Eso mismo caviló mirando el vacío de la tarde en el pueblo que conserva la sabia costumbre de volver a la vida a las siete de la noche, cuando el sol ya se puso: irse caminando hasta la marmolería El Chiris para hacer el encargo de su inscripción propiciatoria: “Ven, lluvia, ven”. Quizá ello sí sea un delito, pensó: andar en rogativas a los dioses antiguos e ignorar a los actuales.

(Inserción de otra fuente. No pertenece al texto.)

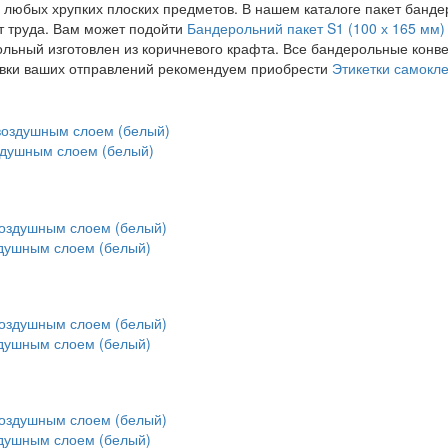
юбых хрупких плоских предметов. В нашем каталоге пакет бандер
т труда. Вам может подойти
Бандерольний пакет S1 (100 х 165 мм
ольный изготовлен из коричневого крафта. Все бандерольные конве
ровки ваших отправлений рекомендуем приобрести
Этикетки самокл
здушным слоем (белый)
здушным слоем (белый)
здушным слоем (белый)
здушным слоем (белый)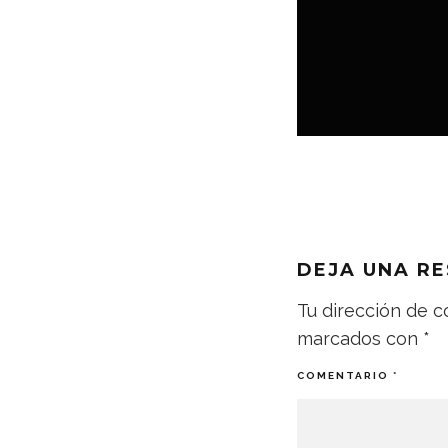
MÚSICA
DEJA UNA R
Tu dirección de c
marcados con
*
COMENTARIO
*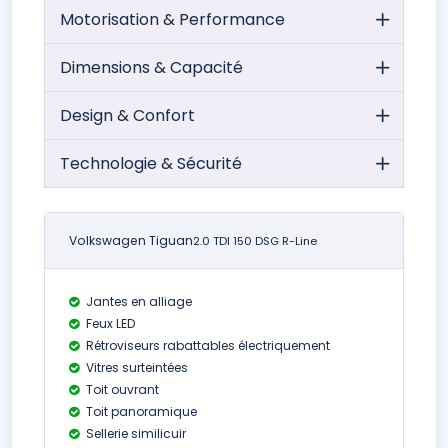
Motorisation & Performance
Dimensions & Capacité
Design & Confort
Technologie & Sécurité
Volkswagen Tiguan
2.0 TDI 150 DSG R-Line
Jantes en alliage
Feux LED
Rétroviseurs rabattables électriquement
Vitres surteintées
Toit ouvrant
Toit panoramique
Sellerie similicuir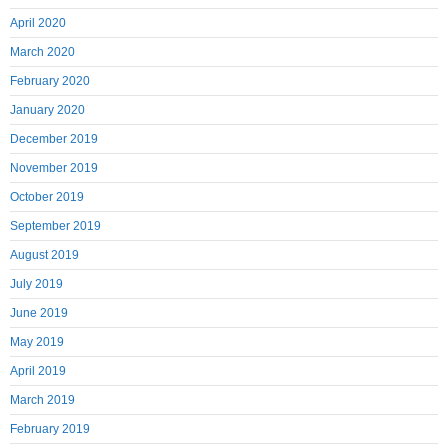
April 2020
March 2020
February 2020
January 2020
December 2019
November 2019
October 2019
September 2019
August 2019
July 2019
June 2019
May 2019
April 2019
March 2019
February 2019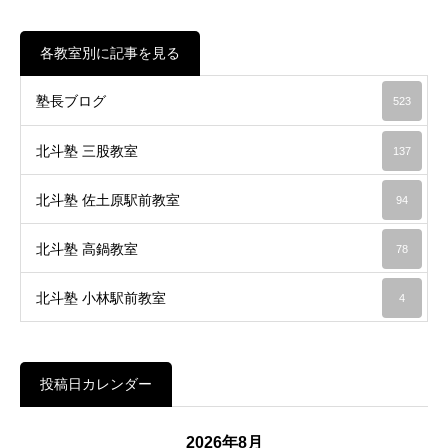
各教室別に記事を見る
塾長ブログ
523
北斗塾 三股教室
137
北斗塾 佐土原駅前教室
94
北斗塾 高鍋教室
78
北斗塾 小林駅前教室
4
投稿日カレンダー
2026年8月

Pero es que éstos, se justificó mentalmente, lo están haciendo muy mal, o no están presentes o son parte del problema. No le sonó tan descabellado: la catastrófica de una época también involucra a sus deidades. Los dioses del momento actual están en crisis.
Ese era un tema que mucho le agradaba. Por eso su molestia con el contador No Sepuede: él empeñándose en asuntos del espíritu y el otro pendejo degradándolo a la burocratización de la materia. En esa noche temprana su flotante caminata le trajo otro recuerdo —culturita por aquí, culturita por allá— leído apenas: aquellos dioses homéricos eran “los que viven ligeramente”, oh casualidad.

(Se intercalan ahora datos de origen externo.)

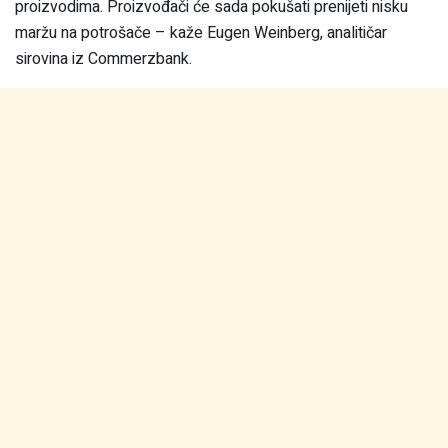
proizvodima. Proizvođači će sada pokušati prenijeti nisku
maržu na potrošače – kaže Eugen Weinberg, analitičar
sirovina iz Commerzbank.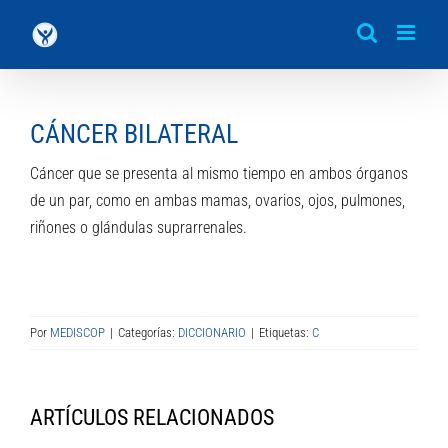
Saltar
al
contenido
CÁNCER BILATERAL
Cáncer que se presenta al mismo tiempo en ambos órganos
de un par, como en ambas mamas, ovarios, ojos, pulmones,
riñones o glándulas suprarrenales.
Por
MEDISCOP
|
Categorías:
DICCIONARIO
|
Etiquetas:
C
ARTÍCULOS RELACIONADOS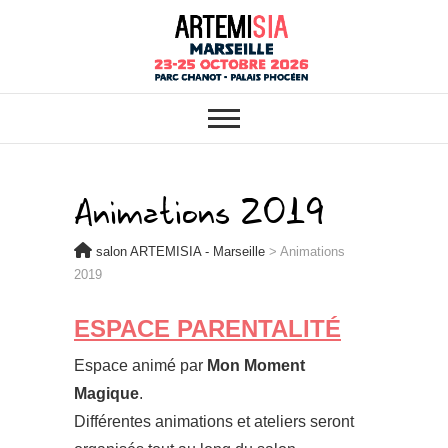
ARTEMISIA : VOTRE SALON
salon ARTEMISIA
BIO, BIEN-ÊTRE ET HABITAT
SAIN À MARSEILLE
– Marseille
Animations 2019
salon ARTEMISIA - Marseille
>
Animations
2019
ESPACE PARENTALITÉ
Espace animé par
Mon Moment
Magique
.
Différentes animations et ateliers seront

La modestia le impidió al licenciado comparar su marcha particular con la vida de las divinidades, aunque hablando consigo mismo dijo: los dioses van a regresar. No, se corrigió de inmediato, más bien se pueden alcanzar cuando uno se acerca a ellos para contemplar su gloria sin esperar nada a cambio y no como un necesitado. Debió interrumpir el soliloquio porque un hombre blanqueado de la cabeza a los pies por un fino polvillo le preguntó qué ocupaba: el Chiris.
Pasó algún tiempo hasta que pudo explicarle a cabalidad al espectro marmolero que la piedra grabada no era para un cementerio y tampoco para ningún rito irregular, que no tuviera escrúpulos en hacerla. Saliendo de la marmolería marcó en su celular el número de un conocido para ver si iban juntos a cenar. No le contestó nadie, así que dirigió sus pasos en solitario hasta el merendero de Ricky, un sitio de precios moderados que frecuentaba cada cuando. Ya sentado a la mesa delante de su cena, volvió mentalmente a lo que le competía.

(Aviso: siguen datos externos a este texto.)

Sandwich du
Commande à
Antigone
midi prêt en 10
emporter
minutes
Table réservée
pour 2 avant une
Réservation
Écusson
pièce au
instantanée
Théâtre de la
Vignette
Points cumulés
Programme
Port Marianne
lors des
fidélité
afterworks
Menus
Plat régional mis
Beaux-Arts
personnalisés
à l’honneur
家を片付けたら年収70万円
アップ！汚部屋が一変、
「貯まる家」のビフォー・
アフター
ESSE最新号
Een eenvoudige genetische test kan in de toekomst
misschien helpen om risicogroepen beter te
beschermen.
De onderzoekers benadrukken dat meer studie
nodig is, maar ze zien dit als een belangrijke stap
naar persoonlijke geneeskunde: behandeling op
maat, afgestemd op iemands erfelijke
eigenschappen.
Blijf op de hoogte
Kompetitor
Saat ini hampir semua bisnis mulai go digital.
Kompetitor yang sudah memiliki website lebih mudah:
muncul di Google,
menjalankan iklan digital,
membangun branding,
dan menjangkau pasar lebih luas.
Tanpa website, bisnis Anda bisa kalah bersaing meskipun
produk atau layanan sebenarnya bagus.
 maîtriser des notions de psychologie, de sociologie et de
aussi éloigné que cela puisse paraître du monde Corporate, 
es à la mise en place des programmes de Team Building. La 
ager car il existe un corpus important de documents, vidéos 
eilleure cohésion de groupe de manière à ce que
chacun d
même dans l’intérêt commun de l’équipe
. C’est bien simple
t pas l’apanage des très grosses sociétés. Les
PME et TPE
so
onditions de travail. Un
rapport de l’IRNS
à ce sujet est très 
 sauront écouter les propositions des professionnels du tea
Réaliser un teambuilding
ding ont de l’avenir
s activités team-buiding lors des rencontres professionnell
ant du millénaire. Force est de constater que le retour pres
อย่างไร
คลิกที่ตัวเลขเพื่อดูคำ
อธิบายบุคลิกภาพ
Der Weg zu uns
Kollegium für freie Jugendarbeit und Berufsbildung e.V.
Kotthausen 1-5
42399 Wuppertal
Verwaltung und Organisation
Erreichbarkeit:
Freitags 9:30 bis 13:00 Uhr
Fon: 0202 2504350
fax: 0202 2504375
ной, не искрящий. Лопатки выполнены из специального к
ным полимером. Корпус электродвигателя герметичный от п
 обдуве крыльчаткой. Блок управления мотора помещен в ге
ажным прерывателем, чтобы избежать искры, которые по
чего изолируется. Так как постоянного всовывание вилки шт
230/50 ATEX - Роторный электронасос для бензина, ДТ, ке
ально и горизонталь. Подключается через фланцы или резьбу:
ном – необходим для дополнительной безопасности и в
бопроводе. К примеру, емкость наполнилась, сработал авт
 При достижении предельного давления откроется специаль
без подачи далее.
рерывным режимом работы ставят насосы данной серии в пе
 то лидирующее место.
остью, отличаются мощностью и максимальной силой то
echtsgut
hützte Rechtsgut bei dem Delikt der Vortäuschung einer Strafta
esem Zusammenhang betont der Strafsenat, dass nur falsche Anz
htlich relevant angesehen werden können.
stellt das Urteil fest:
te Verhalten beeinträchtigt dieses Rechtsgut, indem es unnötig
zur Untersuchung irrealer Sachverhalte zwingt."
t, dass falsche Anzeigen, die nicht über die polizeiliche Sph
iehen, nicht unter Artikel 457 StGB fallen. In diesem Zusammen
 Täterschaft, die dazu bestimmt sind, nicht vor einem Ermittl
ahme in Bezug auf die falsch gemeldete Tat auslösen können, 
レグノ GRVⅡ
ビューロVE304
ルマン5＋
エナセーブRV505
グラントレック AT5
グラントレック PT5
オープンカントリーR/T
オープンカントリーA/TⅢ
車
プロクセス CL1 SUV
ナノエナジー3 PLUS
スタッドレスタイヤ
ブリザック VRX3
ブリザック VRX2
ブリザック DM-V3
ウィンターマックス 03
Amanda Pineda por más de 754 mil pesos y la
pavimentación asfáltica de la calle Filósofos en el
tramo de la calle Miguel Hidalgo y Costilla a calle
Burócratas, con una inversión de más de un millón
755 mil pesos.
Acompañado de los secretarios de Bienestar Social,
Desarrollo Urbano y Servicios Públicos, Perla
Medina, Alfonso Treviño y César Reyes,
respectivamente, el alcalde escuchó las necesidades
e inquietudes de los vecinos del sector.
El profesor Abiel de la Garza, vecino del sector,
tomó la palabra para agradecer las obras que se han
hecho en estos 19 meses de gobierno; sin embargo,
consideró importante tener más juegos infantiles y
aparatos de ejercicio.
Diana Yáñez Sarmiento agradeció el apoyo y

Uno: somos la gente que llegó tarde, esos cuando el mesero anuncia inesperadamente a los comensales: “Lo sentimos mucho. Se acabó el servicio”. Dos: ¿podría la oración hopi traer la lluvia? Tres: ¿sería ésta su última cena? Cuatro: ¿y si no volvía a llover? Cinco: ¿y si llegaban los zetas?
Macetas, fue lo que dijo cuando salió a la noche satisfecho y supo que era mejor obedecerla. Debía comenzar a cultivar ciertas plantas comestibles en macetas puestas en la azotea para prevenirse ante la situación civilizacional de que ya no queden nuevos principios culturales, nuevas ocasiones colectivas de volver a empezar o verduras frescas. El licenciado Sentido Común llegó a su casa repitiendo las certezas de un sobreviviente pagano, como si fuera descontando cualidades porque sólo los libres, los alegres y los serenos pueden ponerse en contacto con los dioses. Sólo desde la libertad y la razón. Volvió a irritarse un poco antes de quedar dormido: él tan ocupado en la percepción directa, pues quien ama a Dios no debe esperar que Dios le corresponda, y el cretino de No Sepuede perturbándolo con su manual oficinesco de materialismo vulgar. Ya va pensando en dirigirle un memorándum explícitamente definitivo: “Por este medio hago de su conocimiento que puede usted irse mucho a la chingada”. Última duda del licenciado: ¿deberá poner un sobrio “Atentamente” al final del perentorio mensaje, o mejor un mustio “Con las seguridades de mi más alta consideración”?